- Parent company: Warner Music Group
- Founded: 1953
- Founder: Philippe Loury
- Genre: Classical music (Early and Baroque music)
- Country of origin: France
- Location: Paris
- Official website: www.warnerclassics.com

= Erato Records =

Music label

Erato Records is a record label founded in 1953 as Erato Disques S.A. by Philippe Loury to promote French classical music. Loury was head of éditions musicales Costallat. His first releases in France were licensed from the Haydn Society of Boston, and he made Erato's first recording in January 1953: Marc-Antoine Charpentier's Te Deum with Les Jeunesses Muslcales.

Michel Garcin became the label's artistic director and producer and built up the catalogue with contemporary French composers such as Henri Dutilleux and French artists: Jean-François Paillard (234 records), Marie-Claire Alain (234 records), Maurice André (198 records), Jean-Pierre Rampal (127 records), and Lily Laskine.

Conductors of Baroque music included Michel Corboz, Claudio Scimone and Marcel Couraud, while Theodor Guschlbauer conducted music of the classical period. Corboz also recorded numerous works by Claudio Monteverdi. Charles Dutoit, Jean Martinon and Alain Lombard conducted works from the standard orchestral repertory. John Eliot Gardiner focused on conducting music of the Baroque, while Joel Cohen specialized in medieval music.

In 1963, the Musical Heritage Society began releasing Erato recordings in the United States under their label and eventually issued nearly the entire Erato catalogue.
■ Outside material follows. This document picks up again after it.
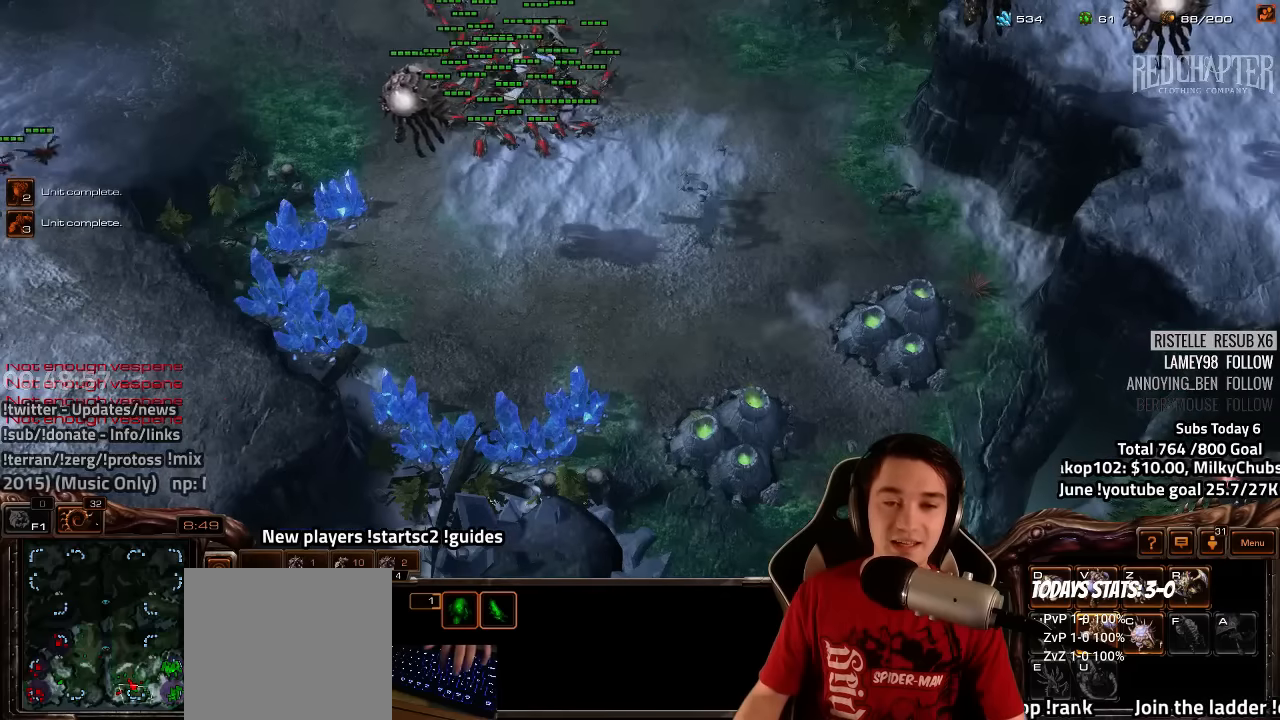
{"keys": [], "events": [[17, "t", "up"], [100, "t", "down"], [167, "t", "up"]]}
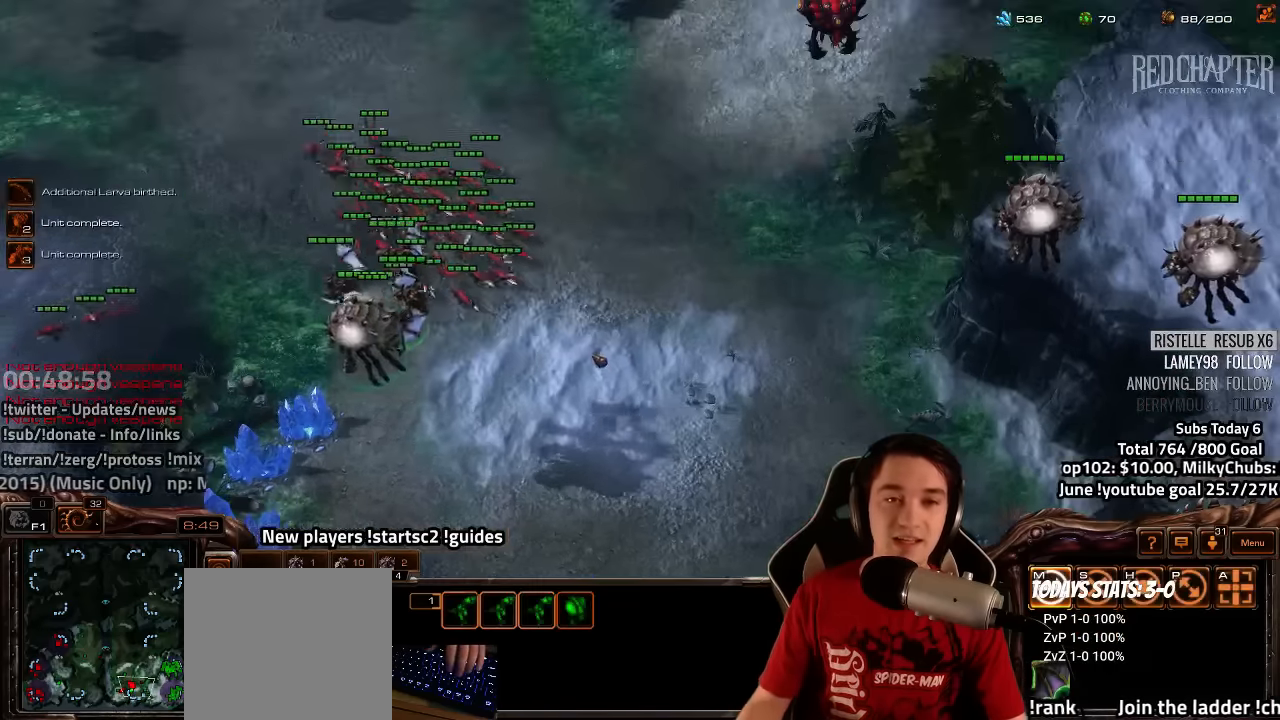
{"keys": ["3"], "events": [[83, "a", "down"], [167, "a", "up"], [483, "3", "down"]]}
In 1972 RCA Records obtained a minority interest in Erato and agreed to distribute Erato's products in the United States under RCA's classical labels and in France and other countries under the Erato label. Under the agreement Loury continued as the head of Erato, and the Musical Heritage Society retained the right to distribute Erato products in the United States. Marcel Garcin became responsible for coordinating Erato's relationship with RCA. R. Peter Munves, head of classical music at RCA, stated: "The Erato classical catalog is an absolutely marvelous complement to RCA's own classical catalogs. It has the largest catalog of Bach recordings in the world as well as extensive baroque and contemporary listings."

In 1985 Daniel Toscan du Plantier left Gaumont and took over Erato Records and Erato Films, but the venture was not successful, and he left by 1988.

==Warner Music Group acquisition==
In 1992, Erato was taken over by Warner Music Group, which provided wider distribution and greater resources. The company retired the Erato label before 2003.

In 2013, the Erato Records label was revived with Warner Music Group acquisition of EMI Classics and Virgin Classics. Erato Records absorbed the Virgin Classics artists roster and catalogue, while the EMI Classics label's artists roster and catalogue was absorbed into the Warner Classics label, since the rights to the EMI Classics and Virgin Classics names were retained by the seller Universal Music Group. Alain Lanceron, formerly President of Virgin Classics and Director of EMI Classics France, joined Warner after its acquisition of another classical music label, the Parlophone Label Group, in 2013. He was made president of Warner Classics and Erato in 2014. All of these changes marked "a renewed focus on classical music within the [Warner Group]."